I was mentally writing my resignation while descending the stairs at north block but my chairman asked me to not worry. I received a message from Sehmat that said ‘well done.’
Would you believe the minster was gone within weeks! I was summoned again but this time I was given a chair and treated well. The government decided to remove all taxes from life-saving drugs. Again, I received a message from Sehmat that said ‘well done.’
One day, Sehmat asked me to go to Nueara Eliya (in Sri Lanka) and play golf. I didn’t even know where that place was but I went. Later, I learnt that the mythical place where Sita Ji was kept by Raavana was nearby. I instantly knew why I was sent. Monkeys there have black tails. They attack you if you don’t come back by sunset. I was attacked too. But they stop if you say ‘Ram.’ Then I made a documentary ‘Mil Gaye Ram’ for a news channel. When a PIL was filed in the Supreme Court calling Ram a myth, I went there with proof.
Q: I don’t know how to react.
Is it by coincidence that I get a comment from Jeffery Archer?

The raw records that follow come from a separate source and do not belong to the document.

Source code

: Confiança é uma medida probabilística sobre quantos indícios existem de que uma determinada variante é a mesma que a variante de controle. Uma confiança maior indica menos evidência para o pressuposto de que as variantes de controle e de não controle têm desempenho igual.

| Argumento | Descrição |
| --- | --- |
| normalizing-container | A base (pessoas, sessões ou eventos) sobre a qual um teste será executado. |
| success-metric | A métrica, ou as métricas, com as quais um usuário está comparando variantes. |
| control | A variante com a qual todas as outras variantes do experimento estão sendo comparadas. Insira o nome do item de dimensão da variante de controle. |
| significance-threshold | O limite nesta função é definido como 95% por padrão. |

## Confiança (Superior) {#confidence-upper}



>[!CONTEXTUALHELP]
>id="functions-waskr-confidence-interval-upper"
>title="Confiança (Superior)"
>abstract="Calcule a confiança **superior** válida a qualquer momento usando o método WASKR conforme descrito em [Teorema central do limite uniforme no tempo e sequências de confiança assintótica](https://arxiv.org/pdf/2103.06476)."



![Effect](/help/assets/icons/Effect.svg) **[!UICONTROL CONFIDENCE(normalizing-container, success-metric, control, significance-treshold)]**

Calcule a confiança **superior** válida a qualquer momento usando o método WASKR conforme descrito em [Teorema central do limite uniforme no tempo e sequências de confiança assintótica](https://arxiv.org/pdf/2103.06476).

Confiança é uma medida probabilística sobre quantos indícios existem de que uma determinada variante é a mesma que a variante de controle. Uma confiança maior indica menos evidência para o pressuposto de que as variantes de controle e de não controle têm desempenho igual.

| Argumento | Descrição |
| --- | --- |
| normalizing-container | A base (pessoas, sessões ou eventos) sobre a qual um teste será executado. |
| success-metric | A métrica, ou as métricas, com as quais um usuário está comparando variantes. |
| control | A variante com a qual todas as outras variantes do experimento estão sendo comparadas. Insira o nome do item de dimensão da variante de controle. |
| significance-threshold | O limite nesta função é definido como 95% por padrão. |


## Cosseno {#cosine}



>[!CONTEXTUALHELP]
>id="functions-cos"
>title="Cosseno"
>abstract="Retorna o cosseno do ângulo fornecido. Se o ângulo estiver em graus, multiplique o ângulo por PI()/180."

I don’t know how to take good pictures but the film I made, Nanak Shah Fakir, went to Cannes, LA, Toronto. The President of India called for a special screening. It won three national awards. It went to Richard Gere and other celebrities in Hollywood. How did that happen?
Would you believe that Calling Sehmat was published in 2008 by another publication? Is it possible otherwise for such a book to be accepted by another publication ten years later?
Q: Yet, you never disclosed Sehmat’s identity.
She is a sort of inspiration, and she didn’t want to be known.
Q: You were also not happy with the film, Raazi, based on your book.
Yes, and I am hurt. You see Sehmat comes back by air, in this case by road, which is fine, it’s the creative liberty. In the book, she sees the tricolor on a building and a little band is playing for her, I think ‘Jai Bharati’. Sehmat bows down and says ‘thank you for having me back mother.’ She stands and salutes and the bandmaster plays Jan, Gan, Man. The film should have ended there.
I had promised Gulzar that I will take Meghna as director. I also asked for Alia Bhatt as the lead actor. I objected to the screenplay too. I wasn’t invited to the pre-release screening of the film. I learnt about the event after the film’s release. I received a message from Alia asking how did I like the film? She is a sweet girl and this film wouldn’t have been a hit without her. Sehmat went into depression much later but the makers ended the film there. It changed the fabric of the story. This leftist approach killed it.
Q: How did Vicchoda come into existence?
Again, Sehmat was the inspiration. Here’s a woman who fought against a burly cop and brings him down. She then repents and asks the god ‘which path are you putting me on.’
When I was doing Skype interviews with her sons I didn’t see a Sikh mother with Muslim children. It wasn’t a conversation about religion but their mother. Vichhoda is a story that can move the toughest of people, but this time, I will be careful in selecting the makers.